Records supplied START

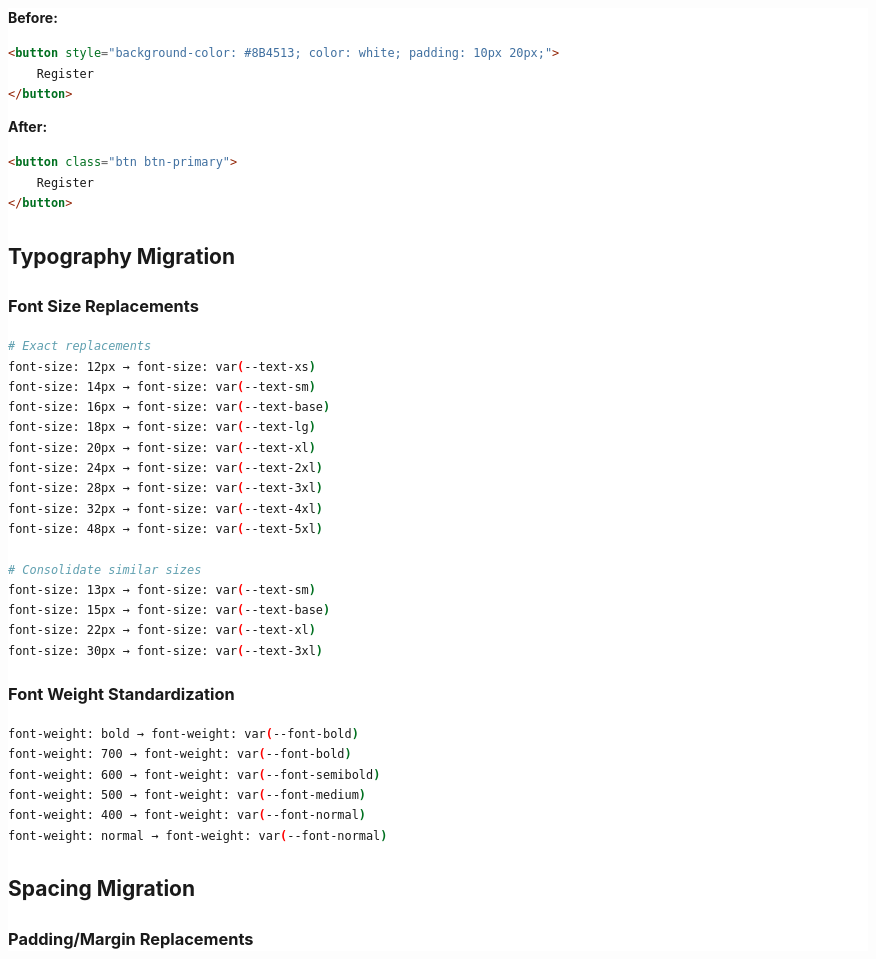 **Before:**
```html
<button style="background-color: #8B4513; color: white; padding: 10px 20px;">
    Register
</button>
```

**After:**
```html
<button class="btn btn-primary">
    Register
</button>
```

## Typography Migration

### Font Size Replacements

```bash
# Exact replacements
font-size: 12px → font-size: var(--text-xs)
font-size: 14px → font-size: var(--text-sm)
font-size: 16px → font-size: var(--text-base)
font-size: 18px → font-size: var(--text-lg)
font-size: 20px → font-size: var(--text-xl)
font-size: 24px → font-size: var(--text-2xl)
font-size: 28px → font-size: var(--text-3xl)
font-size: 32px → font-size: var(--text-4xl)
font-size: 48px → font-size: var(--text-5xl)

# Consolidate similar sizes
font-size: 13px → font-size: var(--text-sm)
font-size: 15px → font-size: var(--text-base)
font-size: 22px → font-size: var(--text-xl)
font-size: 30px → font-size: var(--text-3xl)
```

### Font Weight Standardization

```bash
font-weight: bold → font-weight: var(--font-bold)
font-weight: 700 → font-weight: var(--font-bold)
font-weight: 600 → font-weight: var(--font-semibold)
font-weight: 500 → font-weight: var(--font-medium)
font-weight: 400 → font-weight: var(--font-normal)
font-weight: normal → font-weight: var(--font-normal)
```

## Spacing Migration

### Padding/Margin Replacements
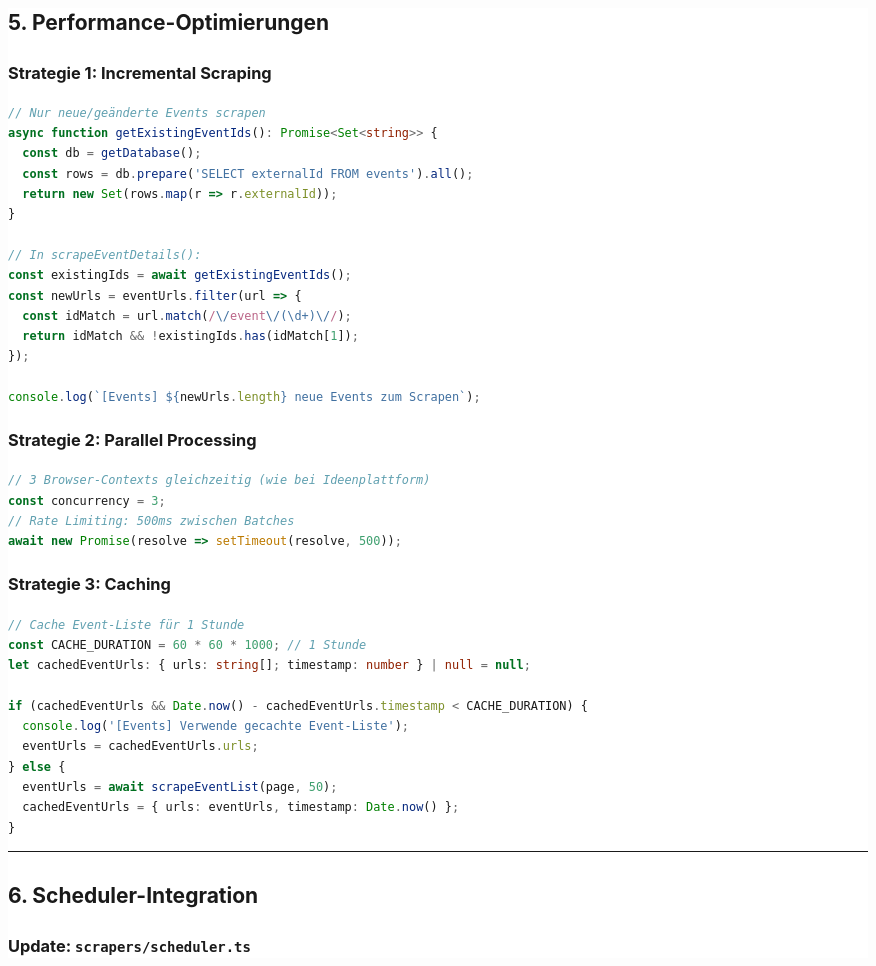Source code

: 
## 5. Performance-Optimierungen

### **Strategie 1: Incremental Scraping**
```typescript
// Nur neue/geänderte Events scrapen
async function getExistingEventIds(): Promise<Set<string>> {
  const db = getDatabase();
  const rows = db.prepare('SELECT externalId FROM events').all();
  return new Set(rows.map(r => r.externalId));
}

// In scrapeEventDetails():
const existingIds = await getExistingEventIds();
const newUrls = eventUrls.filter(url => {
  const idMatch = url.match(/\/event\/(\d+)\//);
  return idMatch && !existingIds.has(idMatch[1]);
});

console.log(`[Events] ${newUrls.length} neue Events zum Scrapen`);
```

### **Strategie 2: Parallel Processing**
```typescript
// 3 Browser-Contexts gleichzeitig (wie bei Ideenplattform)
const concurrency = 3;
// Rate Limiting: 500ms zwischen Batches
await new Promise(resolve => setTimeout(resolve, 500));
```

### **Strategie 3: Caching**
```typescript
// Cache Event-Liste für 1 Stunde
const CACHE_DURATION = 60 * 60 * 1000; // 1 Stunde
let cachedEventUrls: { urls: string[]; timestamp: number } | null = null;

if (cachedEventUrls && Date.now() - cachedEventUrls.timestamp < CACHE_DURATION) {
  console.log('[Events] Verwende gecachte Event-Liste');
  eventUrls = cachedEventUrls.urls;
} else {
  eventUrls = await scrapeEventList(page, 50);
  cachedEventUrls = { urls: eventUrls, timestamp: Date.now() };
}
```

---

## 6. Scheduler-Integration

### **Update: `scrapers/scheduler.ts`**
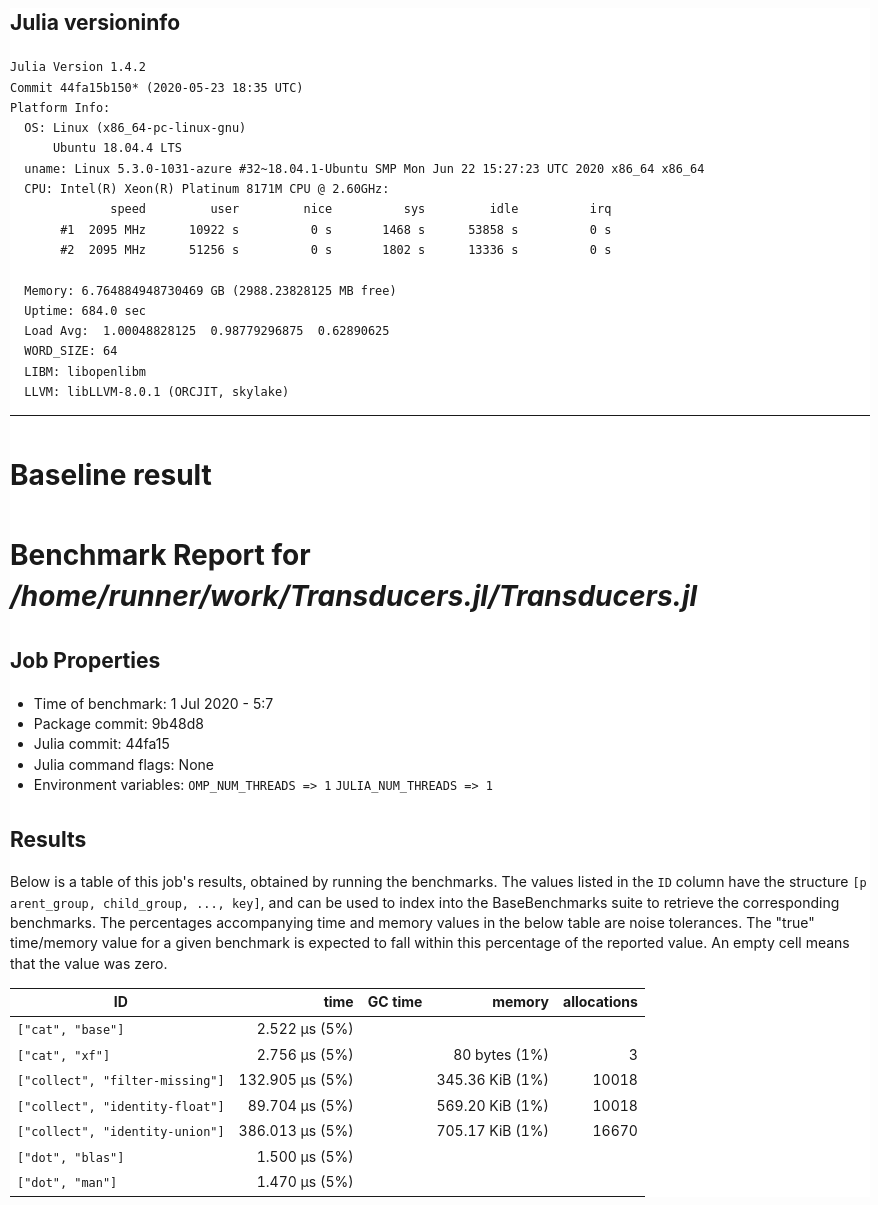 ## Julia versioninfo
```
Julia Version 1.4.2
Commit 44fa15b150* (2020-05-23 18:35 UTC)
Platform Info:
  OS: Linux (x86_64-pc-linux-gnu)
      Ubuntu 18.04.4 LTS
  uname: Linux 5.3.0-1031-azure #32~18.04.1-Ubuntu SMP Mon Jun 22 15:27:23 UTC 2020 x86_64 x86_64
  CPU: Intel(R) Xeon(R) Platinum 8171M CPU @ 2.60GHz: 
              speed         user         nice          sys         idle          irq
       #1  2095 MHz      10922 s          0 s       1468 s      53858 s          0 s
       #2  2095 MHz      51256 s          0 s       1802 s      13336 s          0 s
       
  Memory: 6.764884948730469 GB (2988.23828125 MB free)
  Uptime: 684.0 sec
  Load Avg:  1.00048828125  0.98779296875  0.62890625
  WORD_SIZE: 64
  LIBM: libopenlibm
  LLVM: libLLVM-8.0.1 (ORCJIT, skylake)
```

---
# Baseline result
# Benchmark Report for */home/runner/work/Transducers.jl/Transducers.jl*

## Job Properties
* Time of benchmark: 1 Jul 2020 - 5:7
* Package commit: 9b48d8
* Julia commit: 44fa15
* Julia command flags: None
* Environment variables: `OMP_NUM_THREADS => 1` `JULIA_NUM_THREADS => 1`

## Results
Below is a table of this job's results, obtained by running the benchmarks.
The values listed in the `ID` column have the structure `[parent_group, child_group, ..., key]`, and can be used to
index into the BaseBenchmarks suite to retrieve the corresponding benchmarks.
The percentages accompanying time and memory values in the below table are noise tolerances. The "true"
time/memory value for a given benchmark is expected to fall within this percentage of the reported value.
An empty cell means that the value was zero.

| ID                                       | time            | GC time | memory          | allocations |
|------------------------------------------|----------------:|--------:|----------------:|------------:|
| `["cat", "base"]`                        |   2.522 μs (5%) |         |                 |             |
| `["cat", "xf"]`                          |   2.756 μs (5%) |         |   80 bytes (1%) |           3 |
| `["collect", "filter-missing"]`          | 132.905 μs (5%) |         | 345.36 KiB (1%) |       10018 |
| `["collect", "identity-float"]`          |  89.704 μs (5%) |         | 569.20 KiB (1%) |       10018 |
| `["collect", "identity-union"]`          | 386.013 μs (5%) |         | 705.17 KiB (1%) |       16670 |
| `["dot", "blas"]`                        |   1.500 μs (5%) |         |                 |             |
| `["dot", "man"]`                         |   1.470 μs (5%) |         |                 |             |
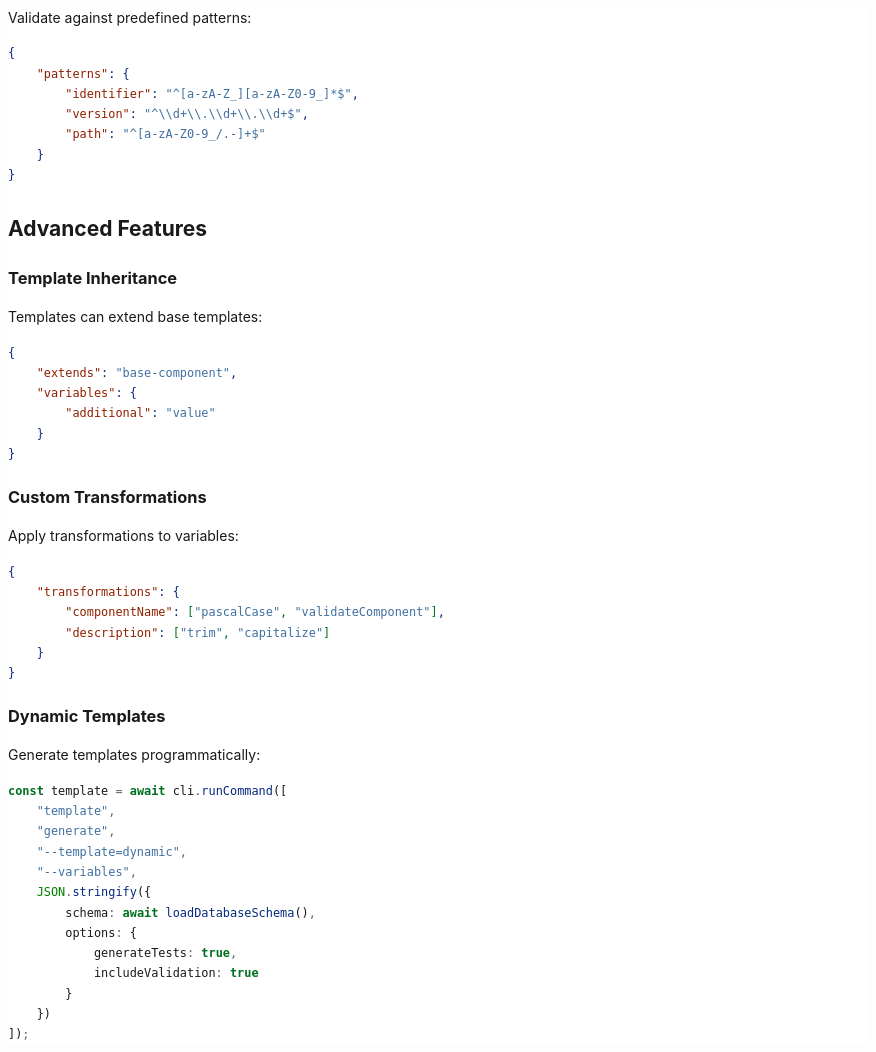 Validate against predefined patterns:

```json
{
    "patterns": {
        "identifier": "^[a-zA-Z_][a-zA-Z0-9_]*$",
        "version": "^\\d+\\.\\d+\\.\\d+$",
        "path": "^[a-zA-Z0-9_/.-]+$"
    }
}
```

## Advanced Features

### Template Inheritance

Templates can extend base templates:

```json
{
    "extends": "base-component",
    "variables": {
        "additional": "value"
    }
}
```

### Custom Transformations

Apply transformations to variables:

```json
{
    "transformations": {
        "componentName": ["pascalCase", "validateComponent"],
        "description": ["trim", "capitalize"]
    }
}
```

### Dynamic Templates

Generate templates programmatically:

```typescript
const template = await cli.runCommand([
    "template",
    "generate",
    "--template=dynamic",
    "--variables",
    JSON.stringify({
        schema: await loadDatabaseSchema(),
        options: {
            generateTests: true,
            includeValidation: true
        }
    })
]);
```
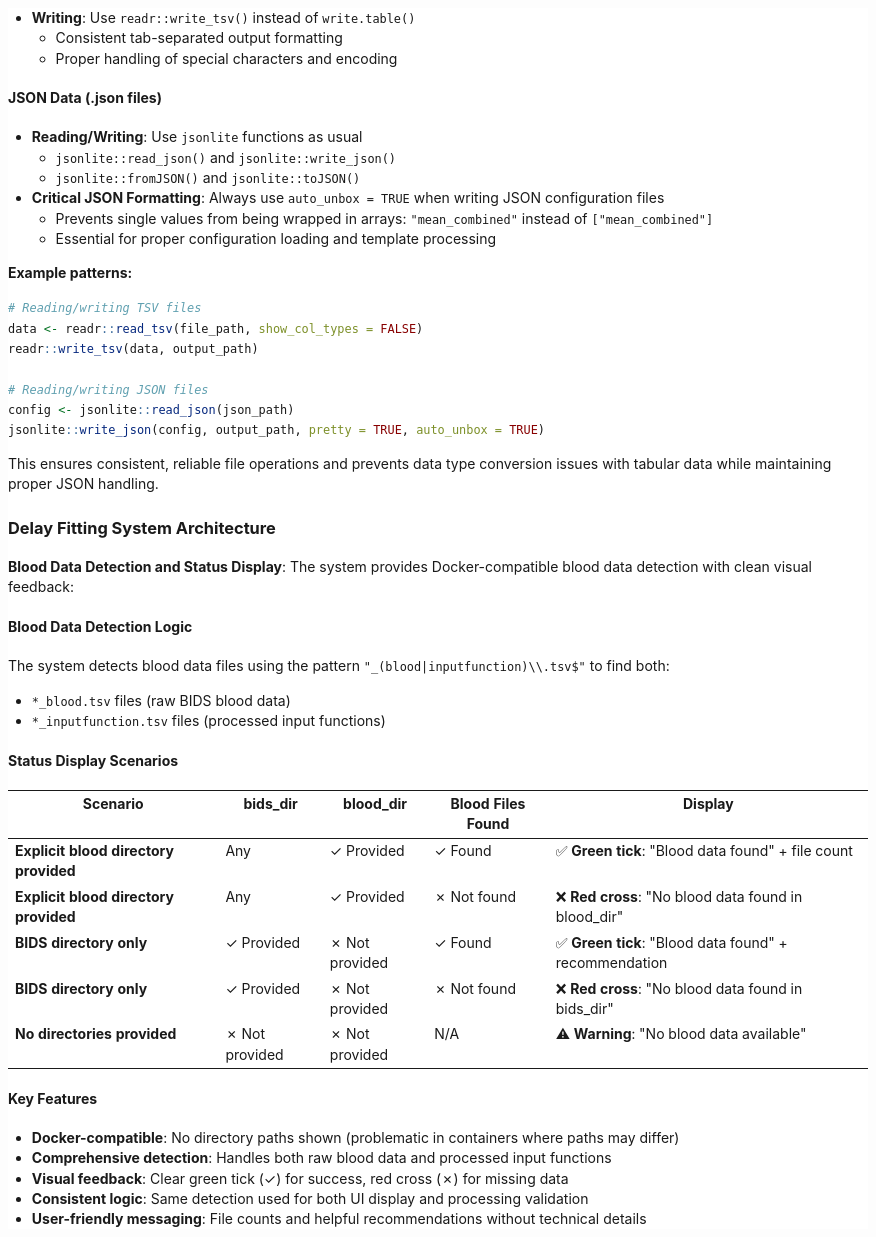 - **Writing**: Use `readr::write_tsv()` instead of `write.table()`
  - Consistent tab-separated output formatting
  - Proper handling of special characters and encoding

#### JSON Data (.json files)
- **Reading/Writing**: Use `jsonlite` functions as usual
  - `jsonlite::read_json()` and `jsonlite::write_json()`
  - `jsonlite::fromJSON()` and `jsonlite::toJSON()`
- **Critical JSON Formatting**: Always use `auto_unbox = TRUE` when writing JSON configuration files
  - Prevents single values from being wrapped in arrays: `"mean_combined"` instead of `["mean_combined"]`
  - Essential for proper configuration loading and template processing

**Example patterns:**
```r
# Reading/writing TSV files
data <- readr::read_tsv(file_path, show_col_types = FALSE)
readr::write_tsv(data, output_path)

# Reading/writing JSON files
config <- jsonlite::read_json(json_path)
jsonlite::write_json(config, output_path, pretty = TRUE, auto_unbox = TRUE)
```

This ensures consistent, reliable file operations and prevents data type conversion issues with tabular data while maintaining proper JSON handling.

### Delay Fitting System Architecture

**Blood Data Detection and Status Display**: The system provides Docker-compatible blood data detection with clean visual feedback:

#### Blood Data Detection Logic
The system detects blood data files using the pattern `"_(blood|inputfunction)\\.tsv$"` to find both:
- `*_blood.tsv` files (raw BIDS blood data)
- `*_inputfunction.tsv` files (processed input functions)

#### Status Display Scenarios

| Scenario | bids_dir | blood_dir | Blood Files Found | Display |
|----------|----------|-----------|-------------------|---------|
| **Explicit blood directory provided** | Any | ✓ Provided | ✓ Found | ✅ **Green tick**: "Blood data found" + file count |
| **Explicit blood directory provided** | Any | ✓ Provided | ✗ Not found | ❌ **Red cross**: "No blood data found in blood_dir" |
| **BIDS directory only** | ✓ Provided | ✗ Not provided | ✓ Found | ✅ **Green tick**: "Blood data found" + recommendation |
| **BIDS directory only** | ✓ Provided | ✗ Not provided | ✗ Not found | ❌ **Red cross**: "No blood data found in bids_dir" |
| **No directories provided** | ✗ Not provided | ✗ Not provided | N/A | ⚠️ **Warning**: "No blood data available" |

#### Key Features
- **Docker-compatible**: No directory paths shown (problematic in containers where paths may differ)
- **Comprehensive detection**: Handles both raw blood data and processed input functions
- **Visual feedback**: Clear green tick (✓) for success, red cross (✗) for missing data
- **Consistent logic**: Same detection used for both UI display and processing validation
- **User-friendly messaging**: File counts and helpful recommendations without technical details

Records supplied END

#### Work order
Whenever a line above includes "provided", copy it in full.

#### Task answer
| **Explicit blood directory provided** | Any | ✓ Provided | ✓ Found | ✅ **Green tick**: "Blood data found" + file count |
| **Explicit blood directory provided** | Any | ✓ Provided | ✗ Not found | ❌ **Red cross**: "No blood data found in blood_dir" |
| **BIDS directory only** | ✓ Provided | ✗ Not provided | ✓ Found | ✅ **Green tick**: "Blood data found" + recommendation |
| **BIDS directory only** | ✓ Provided | ✗ Not provided | ✗ Not found | ❌ **Red cross**: "No blood data found in bids_dir" |
| **No directories provided** | ✗ Not provided | ✗ Not provided | N/A | ⚠️ **Warning**: "No blood data available" |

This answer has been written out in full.